* Prompt
In the items below, change "pose" to "camera" in the lines starting at the line that contains "pose: elev=206.9 azim=350.7" and ending at the line that contains "Dot at: (243, 263)", leaving everything else unchanged. Give back only those lines, without the pictures.

Start Entries shown

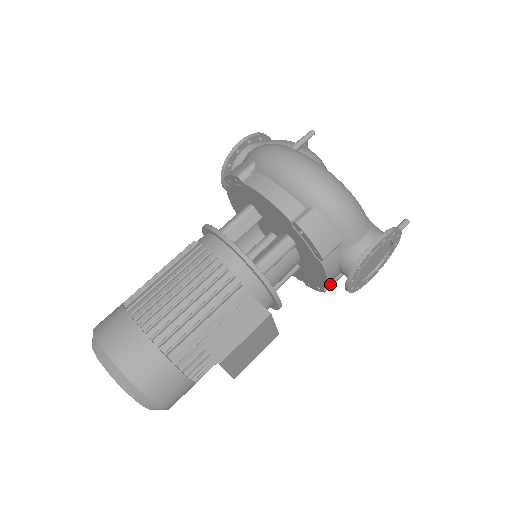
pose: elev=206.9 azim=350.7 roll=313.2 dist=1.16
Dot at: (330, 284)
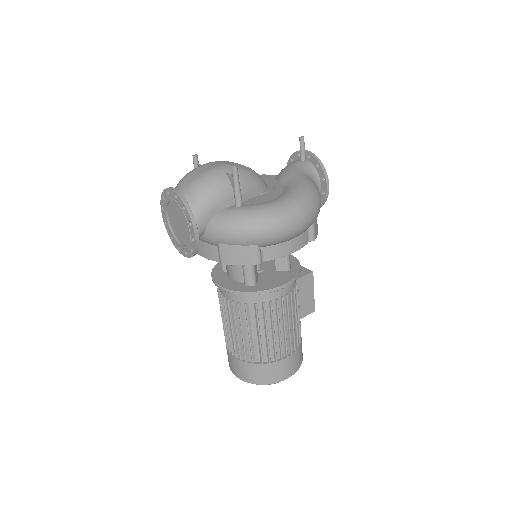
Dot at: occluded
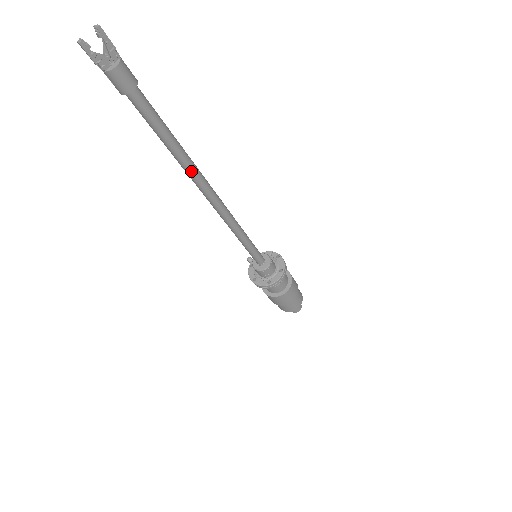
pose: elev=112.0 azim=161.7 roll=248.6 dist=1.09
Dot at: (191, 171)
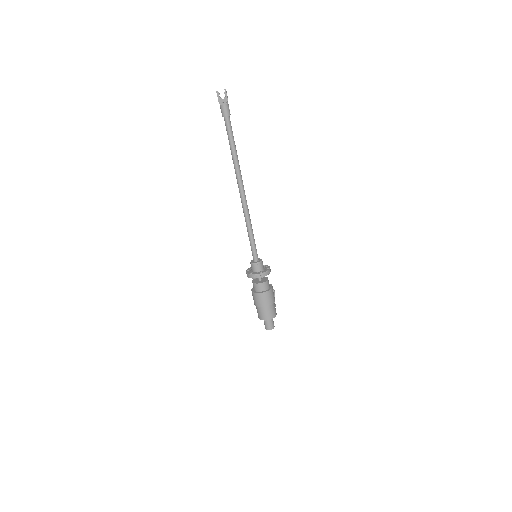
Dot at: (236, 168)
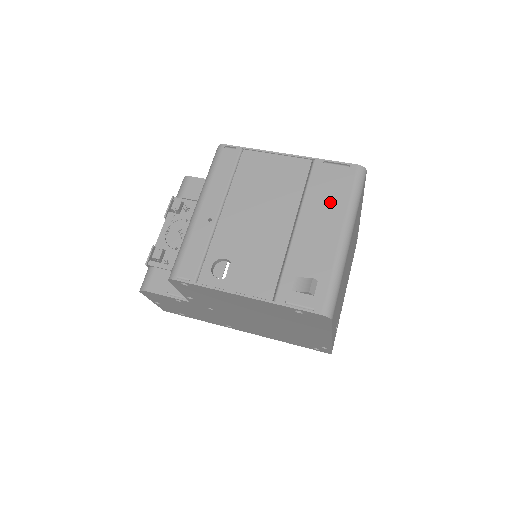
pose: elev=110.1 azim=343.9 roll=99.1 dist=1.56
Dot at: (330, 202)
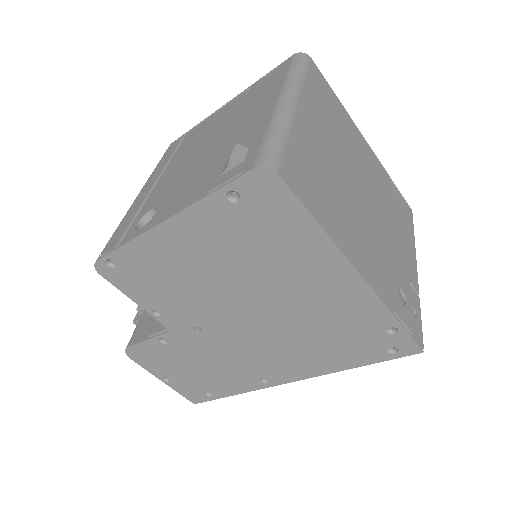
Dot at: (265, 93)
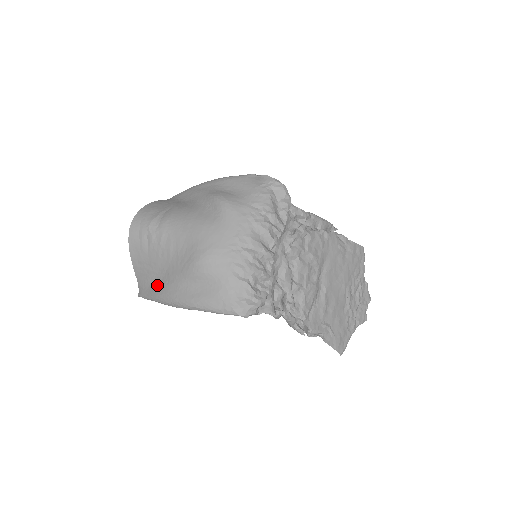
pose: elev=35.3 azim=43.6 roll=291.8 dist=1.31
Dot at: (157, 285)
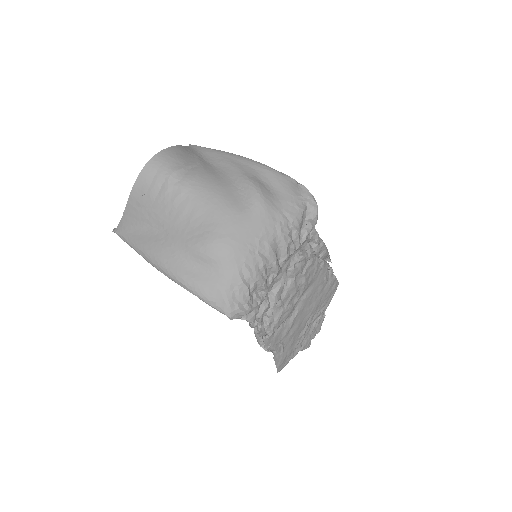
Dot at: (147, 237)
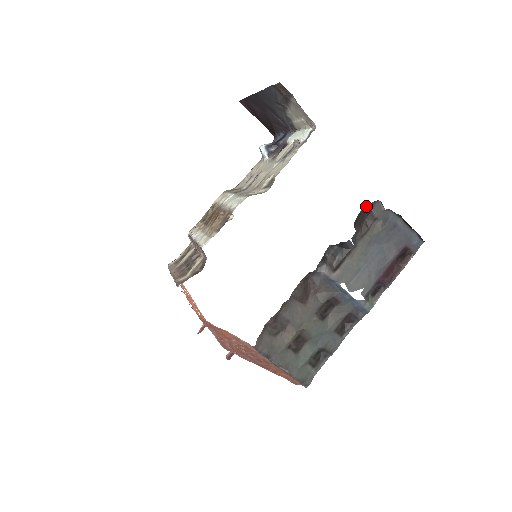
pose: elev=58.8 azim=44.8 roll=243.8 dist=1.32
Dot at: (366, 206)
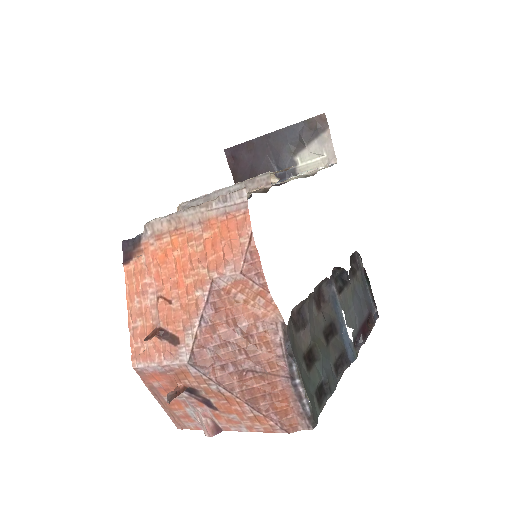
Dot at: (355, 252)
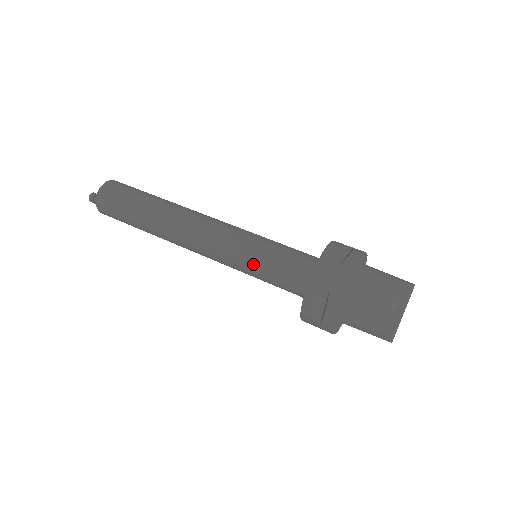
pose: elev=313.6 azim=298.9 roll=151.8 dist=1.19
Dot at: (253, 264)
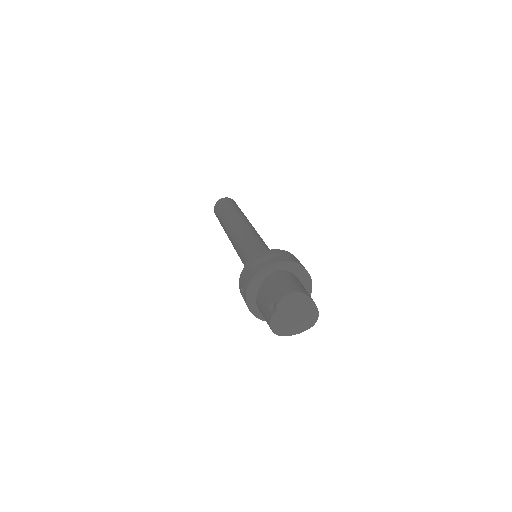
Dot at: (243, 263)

End Entries shown
Start Entries shown

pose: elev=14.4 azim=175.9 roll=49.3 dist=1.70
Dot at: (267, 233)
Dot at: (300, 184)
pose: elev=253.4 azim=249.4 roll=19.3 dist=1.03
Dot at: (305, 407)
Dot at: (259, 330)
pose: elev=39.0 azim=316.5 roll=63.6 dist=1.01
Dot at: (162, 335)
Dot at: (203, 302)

End Entries shown

* Response to the exercise
camera: elev=206.9 azim=350.7 roll=313.2 dist=1.16
Dot at: (330, 284)
Dot at: occluded
camera: elev=112.0 azim=161.7 roll=248.6 dist=1.09
Dot at: (191, 171)
Dot at: (236, 168)
camera: elev=110.1 azim=343.9 roll=99.1 dist=1.56
Dot at: (330, 202)
Dot at: (265, 93)
camera: elev=35.3 azim=43.6 roll=291.8 dist=1.31
Dot at: (157, 285)
Dot at: (147, 237)
camera: elev=58.8 azim=44.8 roll=243.8 dist=1.32
Dot at: (366, 206)
Dot at: (355, 252)
camera: elev=313.6 azim=298.9 roll=151.8 dist=1.19
Dot at: (253, 264)
Dot at: (243, 263)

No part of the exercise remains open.